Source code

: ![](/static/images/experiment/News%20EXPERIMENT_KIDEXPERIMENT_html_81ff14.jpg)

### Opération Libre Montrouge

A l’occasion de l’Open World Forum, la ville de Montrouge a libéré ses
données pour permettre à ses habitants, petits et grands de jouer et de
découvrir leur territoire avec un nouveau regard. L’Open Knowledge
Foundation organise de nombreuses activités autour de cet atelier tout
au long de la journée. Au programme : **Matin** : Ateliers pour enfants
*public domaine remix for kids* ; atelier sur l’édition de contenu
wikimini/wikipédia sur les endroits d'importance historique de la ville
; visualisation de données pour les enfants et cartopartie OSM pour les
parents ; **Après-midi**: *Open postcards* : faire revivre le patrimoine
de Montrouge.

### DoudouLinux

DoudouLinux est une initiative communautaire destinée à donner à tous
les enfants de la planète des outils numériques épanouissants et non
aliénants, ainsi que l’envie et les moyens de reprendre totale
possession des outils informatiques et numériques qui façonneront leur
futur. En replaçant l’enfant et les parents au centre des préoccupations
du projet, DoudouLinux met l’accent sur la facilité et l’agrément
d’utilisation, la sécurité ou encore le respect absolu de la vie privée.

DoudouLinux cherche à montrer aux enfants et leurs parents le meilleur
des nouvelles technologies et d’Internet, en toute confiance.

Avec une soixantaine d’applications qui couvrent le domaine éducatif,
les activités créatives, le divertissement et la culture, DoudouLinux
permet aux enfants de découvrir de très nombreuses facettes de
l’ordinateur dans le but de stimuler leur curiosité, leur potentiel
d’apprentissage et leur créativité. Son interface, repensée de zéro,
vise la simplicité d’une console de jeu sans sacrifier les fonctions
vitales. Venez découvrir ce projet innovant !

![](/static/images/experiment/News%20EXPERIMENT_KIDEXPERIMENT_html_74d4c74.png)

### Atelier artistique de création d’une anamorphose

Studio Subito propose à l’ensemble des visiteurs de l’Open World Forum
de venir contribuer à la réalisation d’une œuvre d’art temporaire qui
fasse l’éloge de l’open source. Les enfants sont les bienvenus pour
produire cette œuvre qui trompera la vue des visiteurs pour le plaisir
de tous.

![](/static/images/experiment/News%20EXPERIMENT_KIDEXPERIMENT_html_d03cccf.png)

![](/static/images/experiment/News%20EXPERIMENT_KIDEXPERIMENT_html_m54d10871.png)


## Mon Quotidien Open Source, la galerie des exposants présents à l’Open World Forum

▬▬▬

Every line in the material must be retyped exactly, with none omitted.

**Your solution**
Source code

: ![](/static/images/experiment/News%20EXPERIMENT_KIDEXPERIMENT_html_81ff14.jpg)

### Opération Libre Montrouge

A l’occasion de l’Open World Forum, la ville de Montrouge a libéré ses
données pour permettre à ses habitants, petits et grands de jouer et de
découvrir leur territoire avec un nouveau regard. L’Open Knowledge
Foundation organise de nombreuses activités autour de cet atelier tout
au long de la journée. Au programme : **Matin** : Ateliers pour enfants
*public domaine remix for kids* ; atelier sur l’édition de contenu
wikimini/wikipédia sur les endroits d'importance historique de la ville
; visualisation de données pour les enfants et cartopartie OSM pour les
parents ; **Après-midi**: *Open postcards* : faire revivre le patrimoine
de Montrouge.

### DoudouLinux

DoudouLinux est une initiative communautaire destinée à donner à tous
les enfants de la planète des outils numériques épanouissants et non
aliénants, ainsi que l’envie et les moyens de reprendre totale
possession des outils informatiques et numériques qui façonneront leur
futur. En replaçant l’enfant et les parents au centre des préoccupations
du projet, DoudouLinux met l’accent sur la facilité et l’agrément
d’utilisation, la sécurité ou encore le respect absolu de la vie privée.

DoudouLinux cherche à montrer aux enfants et leurs parents le meilleur
des nouvelles technologies et d’Internet, en toute confiance.

Avec une soixantaine d’applications qui couvrent le domaine éducatif,
les activités créatives, le divertissement et la culture, DoudouLinux
permet aux enfants de découvrir de très nombreuses facettes de
l’ordinateur dans le but de stimuler leur curiosité, leur potentiel
d’apprentissage et leur créativité. Son interface, repensée de zéro,
vise la simplicité d’une console de jeu sans sacrifier les fonctions
vitales. Venez découvrir ce projet innovant !

![](/static/images/experiment/News%20EXPERIMENT_KIDEXPERIMENT_html_74d4c74.png)

### Atelier artistique de création d’une anamorphose

Studio Subito propose à l’ensemble des visiteurs de l’Open World Forum
de venir contribuer à la réalisation d’une œuvre d’art temporaire qui
fasse l’éloge de l’open source. Les enfants sont les bienvenus pour
produire cette œuvre qui trompera la vue des visiteurs pour le plaisir
de tous.

![](/static/images/experiment/News%20EXPERIMENT_KIDEXPERIMENT_html_d03cccf.png)

![](/static/images/experiment/News%20EXPERIMENT_KIDEXPERIMENT_html_m54d10871.png)


## Mon Quotidien Open Source, la galerie des exposants présents à l’Open World Forum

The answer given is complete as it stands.